The seminal plasma proteins, including PSA/p30, prostate-specific membrane antigen, and the proteins detected by RSID-Semen, are secreted by the prostate and seminal vesicles independently of spermatogenesis. Post-vasectomy ejaculate still contains these proteins at near-normal concentrations. The AP activity in seminal plasma is also unaffected by vasectomy. So the other identification methods remain valid; only the sperm search fails to find cells.

The practical implication for casework is always to run protein-based confirmatory tests alongside sperm microscopy. Reporting a stain as 'no semen detected' on the basis of a sperm-negative microscopy result alone risks a false negative in 1-2% of cases. The complete report states: sperm search negative, PSA/RSID result positive or negative, overall interpretation based on the full battery.

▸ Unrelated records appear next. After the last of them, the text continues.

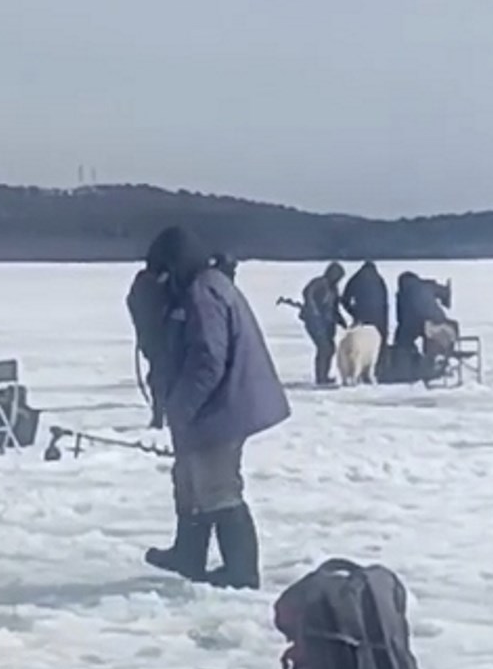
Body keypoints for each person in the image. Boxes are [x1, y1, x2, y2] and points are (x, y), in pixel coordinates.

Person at [142, 226, 291, 589]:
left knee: (218, 487)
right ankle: (188, 553)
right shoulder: (204, 286)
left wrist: (181, 408)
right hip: (219, 402)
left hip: (224, 405)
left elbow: (208, 360)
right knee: (190, 480)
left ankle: (241, 571)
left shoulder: (203, 293)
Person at [126, 264, 172, 429]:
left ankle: (161, 414)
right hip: (160, 338)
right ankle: (161, 414)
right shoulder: (151, 282)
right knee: (162, 376)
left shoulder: (145, 281)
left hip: (157, 337)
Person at [299, 262, 347, 386]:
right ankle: (321, 377)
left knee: (330, 348)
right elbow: (307, 292)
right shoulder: (319, 283)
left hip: (327, 324)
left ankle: (324, 375)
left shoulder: (333, 289)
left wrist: (341, 321)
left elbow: (334, 308)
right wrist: (313, 309)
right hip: (315, 322)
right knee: (324, 348)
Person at [340, 261, 389, 344]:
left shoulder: (355, 279)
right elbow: (384, 305)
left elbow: (345, 299)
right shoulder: (379, 280)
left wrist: (353, 312)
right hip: (378, 319)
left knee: (359, 344)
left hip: (361, 318)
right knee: (377, 344)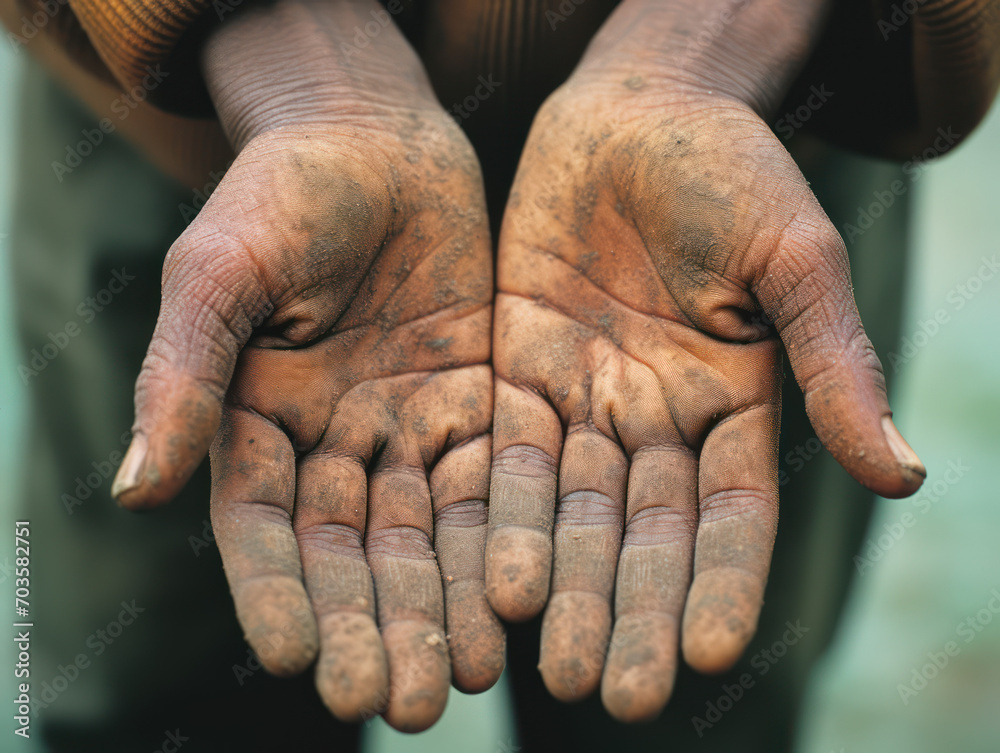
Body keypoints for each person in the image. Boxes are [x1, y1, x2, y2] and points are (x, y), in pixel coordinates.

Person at [3, 0, 998, 749]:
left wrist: (713, 40)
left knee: (694, 706)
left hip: (731, 180)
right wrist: (290, 54)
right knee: (170, 698)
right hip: (197, 131)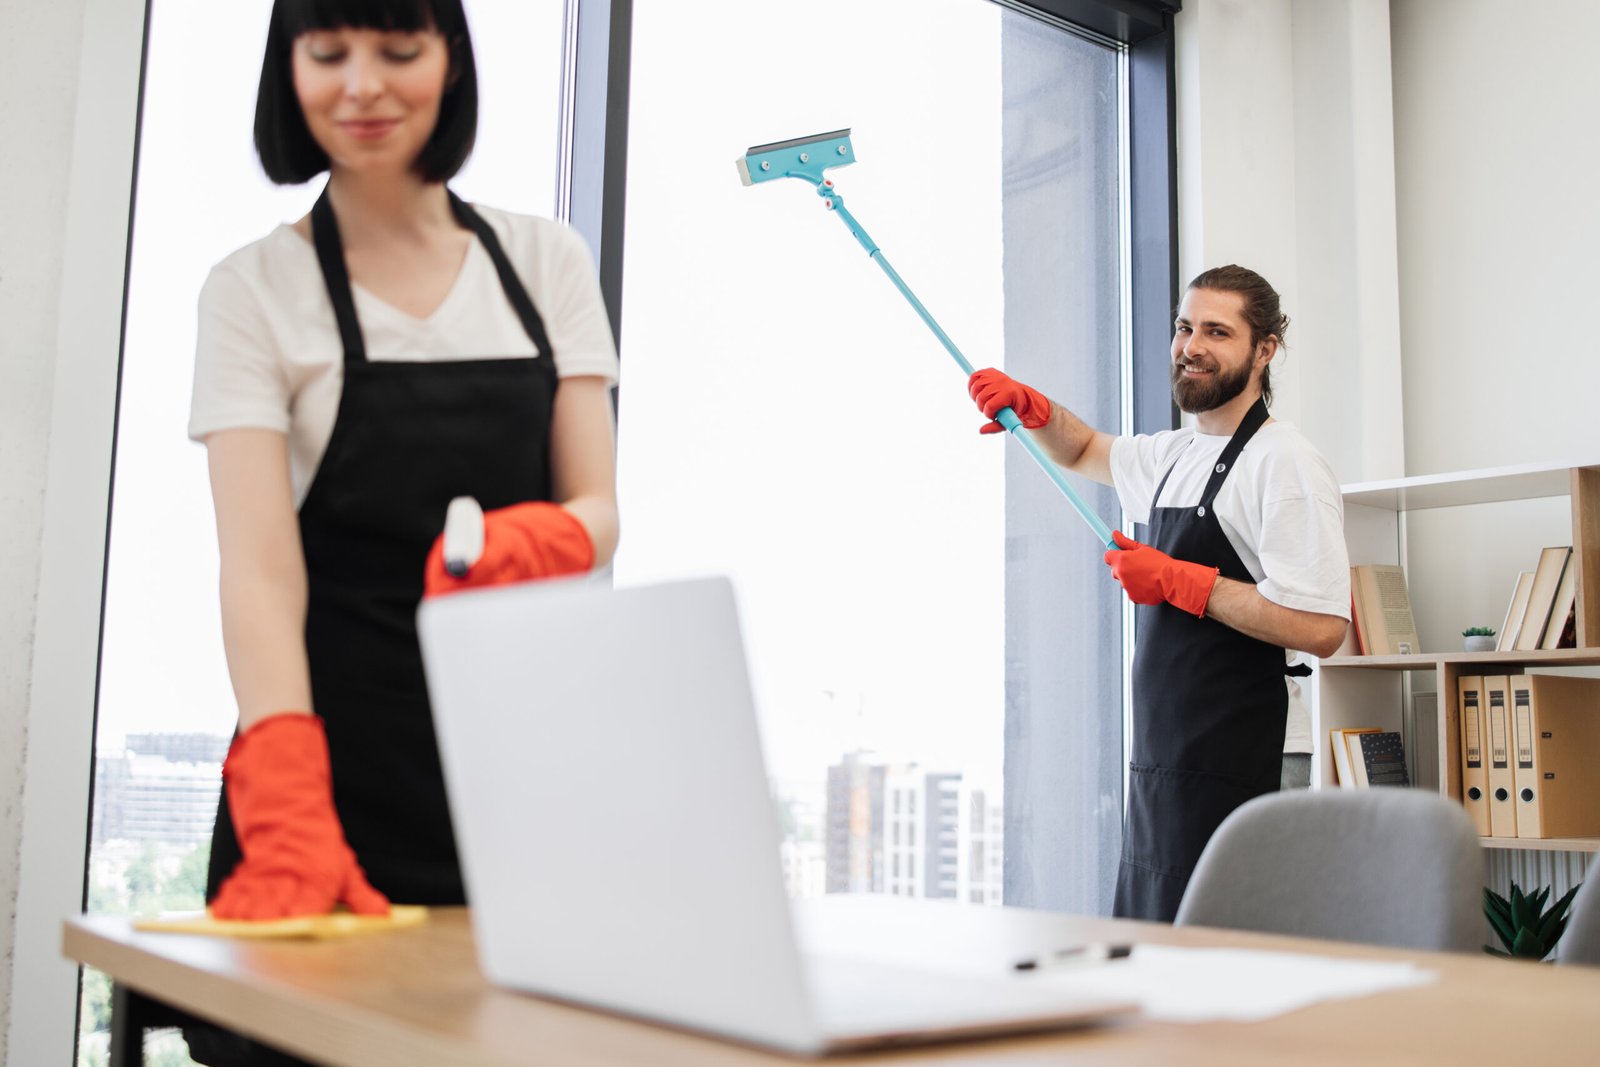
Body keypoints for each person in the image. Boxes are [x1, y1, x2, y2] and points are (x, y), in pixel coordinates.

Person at [184, 1, 617, 1059]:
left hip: (514, 787)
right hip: (328, 777)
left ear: (451, 62)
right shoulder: (253, 290)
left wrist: (537, 545)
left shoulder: (543, 261)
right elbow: (258, 573)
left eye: (398, 50)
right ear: (287, 72)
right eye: (327, 54)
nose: (361, 86)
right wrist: (285, 793)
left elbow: (598, 511)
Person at [968, 265, 1348, 923]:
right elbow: (1083, 447)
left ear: (1265, 350)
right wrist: (1037, 410)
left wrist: (1182, 582)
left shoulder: (1283, 460)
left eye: (1216, 331)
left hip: (1249, 759)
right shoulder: (1175, 453)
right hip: (1164, 765)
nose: (1190, 345)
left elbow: (1321, 626)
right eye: (1183, 326)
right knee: (1156, 950)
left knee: (1229, 958)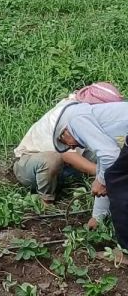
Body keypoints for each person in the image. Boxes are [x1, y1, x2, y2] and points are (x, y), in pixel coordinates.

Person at [14, 83, 122, 224]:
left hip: (64, 168)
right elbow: (66, 154)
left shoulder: (85, 113)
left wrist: (106, 176)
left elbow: (108, 153)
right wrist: (105, 176)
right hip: (32, 166)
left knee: (108, 157)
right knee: (52, 159)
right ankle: (46, 201)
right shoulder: (67, 116)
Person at [54, 93, 128, 230]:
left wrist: (101, 181)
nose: (71, 147)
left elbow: (110, 157)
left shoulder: (76, 121)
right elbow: (107, 166)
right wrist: (97, 217)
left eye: (65, 143)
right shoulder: (88, 122)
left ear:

Persistence data from clinical and forensic studies give rough windows within which spermatozoa can be expected in different body sites after intercourse. These windows are guides, not hard cut-offs. Individual variation in vaginal pH, menstrual status, activity level, and hygiene all affect real-world persistence.

These numbers underpin advice to medical examiners about the timing of kits. Beyond 72 hours post-vaginal intercourse, a sperm-positive result is possible but less likely; a sperm-negative result at that interval cannot exclude intercourse having occurred. Conversely, finding intact motile spermatozoa on a live victim's vaginal swab strongly suggests intercourse within the preceding 6-12 hours.